In the murky black-and-white “Nebraska” (admittedly recorded in color on the Alexa and then altered during post), Phedon Papamichael also reaches new heights with director Alexander Payne. “The thing about landscapes is whatever the day is, you go out and shoot it,” he insists.
As far as interiors, they let the actors invade the spaces, whether it was a house, a restaurant, or a bar. But Bruce Dern defined it: “The first time he stepped in front of a camera when we were doing a test, I was in a parking lot and the sun was out and I turned him so we’d get some backlight, and his hair just glowed and he looked like a ghost, and it was fascinating to study that face.”
For Bruno Delbonnel, “Inside Llewyn Davis” marked his first collaboration with the Coen brothers, but he felt at ease with their detailed preparation and communicative style. He used “The Freewheelin Bob Dylan” album cover as a starting point with its evocation of “the slushy, cold New York winter.” But he also structured the lighting as an early ’60s folk song. He mainly went for a milky palette that was an uncomfortable magenta, yellow and shot on film because of the period and grain structure of the stock.

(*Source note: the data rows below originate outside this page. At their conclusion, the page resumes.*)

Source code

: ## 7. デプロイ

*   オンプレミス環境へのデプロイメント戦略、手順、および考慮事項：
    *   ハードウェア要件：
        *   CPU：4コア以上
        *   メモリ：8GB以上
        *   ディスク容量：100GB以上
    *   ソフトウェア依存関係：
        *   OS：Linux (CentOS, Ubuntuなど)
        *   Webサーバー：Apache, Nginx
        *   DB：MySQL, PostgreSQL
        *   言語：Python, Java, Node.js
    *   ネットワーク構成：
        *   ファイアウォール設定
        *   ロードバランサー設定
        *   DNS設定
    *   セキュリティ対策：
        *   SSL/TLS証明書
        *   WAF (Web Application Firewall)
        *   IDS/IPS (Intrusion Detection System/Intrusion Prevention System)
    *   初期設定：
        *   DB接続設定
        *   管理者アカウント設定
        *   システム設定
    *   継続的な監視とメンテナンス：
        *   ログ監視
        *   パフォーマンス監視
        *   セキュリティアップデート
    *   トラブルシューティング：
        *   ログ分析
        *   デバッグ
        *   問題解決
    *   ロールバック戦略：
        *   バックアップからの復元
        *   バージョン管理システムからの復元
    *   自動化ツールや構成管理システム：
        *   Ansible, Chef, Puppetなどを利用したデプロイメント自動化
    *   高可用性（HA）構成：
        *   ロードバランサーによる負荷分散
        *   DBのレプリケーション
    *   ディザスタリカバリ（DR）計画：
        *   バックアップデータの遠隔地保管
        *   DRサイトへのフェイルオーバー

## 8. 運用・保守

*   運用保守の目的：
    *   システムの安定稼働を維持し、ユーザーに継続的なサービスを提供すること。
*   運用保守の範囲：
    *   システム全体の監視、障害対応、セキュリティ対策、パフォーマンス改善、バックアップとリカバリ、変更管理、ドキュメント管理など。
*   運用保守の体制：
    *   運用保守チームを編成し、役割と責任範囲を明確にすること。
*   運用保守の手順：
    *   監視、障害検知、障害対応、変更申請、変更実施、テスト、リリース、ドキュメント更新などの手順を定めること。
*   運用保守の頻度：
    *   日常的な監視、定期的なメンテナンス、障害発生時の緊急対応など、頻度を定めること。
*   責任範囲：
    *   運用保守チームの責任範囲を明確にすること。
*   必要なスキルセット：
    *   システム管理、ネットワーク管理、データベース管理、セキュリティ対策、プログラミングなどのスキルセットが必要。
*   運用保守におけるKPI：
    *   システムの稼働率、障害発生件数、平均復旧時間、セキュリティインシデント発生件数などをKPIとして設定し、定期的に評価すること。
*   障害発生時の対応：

“For me, the rule was to have the light falling off,” Delbonnel says. “It was more about being evocative than truthful to the ’60s. I was looking for coldness, sadness, unhappiness, loneliness.”
“The Grandmaster,” Wong Kar-wai’s exquisite biopic about martial arts legend Ip Man (Tony Leung), is about the clash of physical and philosophical ideals. But it was a freewheeling, unconventional experience for cinematographer Philippe Le Sourd, who wasn’t used to such improvisation. However, it all comes together in the snowy fight on a train platform between Gong Er (Zhang Ziyi) and her late father’s killer and protege (Zhang Jin).
It took two years to shoot, often changing and expanding sets and props, and what began as a series of close-ups, escalated into a tour de force sequence defined by the performances of the two actors and a sense of discovery that informed the lighting and camera movement.
In “Rush,” Anthony Dod Mantle developed a way of creating his own unique production values for the ’70s look of the Formula 1 locations on the circuit. Which meant they were dependent on certain archival material that had to be manipulated and seamlessly integrated with the live-action footage.
“The aesthetic was a very painterly and, what I thought, an inspiring, visceral, sexy, color palette, and not the desaturated, golf ball grain, sadness of ’70s. In Monaco, I was particularly struck by the yellow, cyan, and red. It’s not pristine — it has grit. The drivers were eccentric and raggedy; they had dirty underwear and bad hair, in comparison to multi-millionaire motor racing drivers now and their entourage.”